> [Request]: Below is some material. Set down exactly the line where "CRIMES DE GUERRE" appears and all lines after it, and stop at the last line.

> [Record set]:

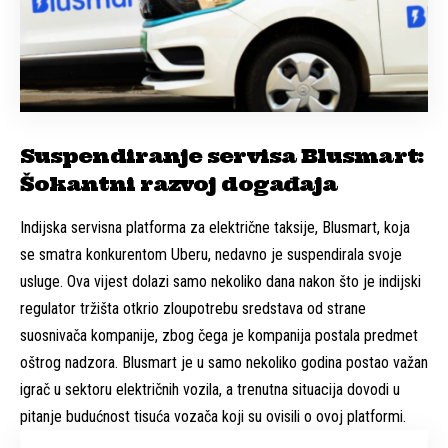
Suspendiranje servisa Blusmart:
Šokantni razvoj događaja
Indijska servisna platforma za električne taksije, Blusmart, koja
se smatra konkurentom Uberu, nedavno je suspendirala svoje
usluge. Ova vijest dolazi samo nekoliko dana nakon što je indijski
regulator tržišta otkrio zloupotrebu sredstava od strane
suosnivača kompanije, zbog čega je kompanija postala predmet
oštrog nadzora. Blusmart je u samo nekoliko godina postao važan
igrač u sektoru električnih vozila, a trenutna situacija dovodi u
pitanje budućnost tisuća vozača koji su ovisili o ovoj platformi.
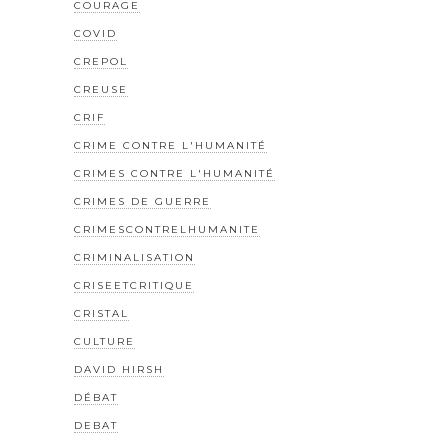
COURAGE
COVID
CREPOL
CREUSE
CRIF
CRIME CONTRE L'HUMANITÉ
CRIMES CONTRE L'HUMANITÉ
CRIMES DE GUERRE
CRIMESCONTRELHUMANITE
CRIMINALISATION
CRISEETCRITIQUE
CRISTAL
CULTURE
DAVID HIRSH
DÉBAT
DEBAT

> [Your response]:
CRIMES DE GUERRE
CRIMESCONTRELHUMANITE
CRIMINALISATION
CRISEETCRITIQUE
CRISTAL
CULTURE
DAVID HIRSH
DÉBAT
DEBAT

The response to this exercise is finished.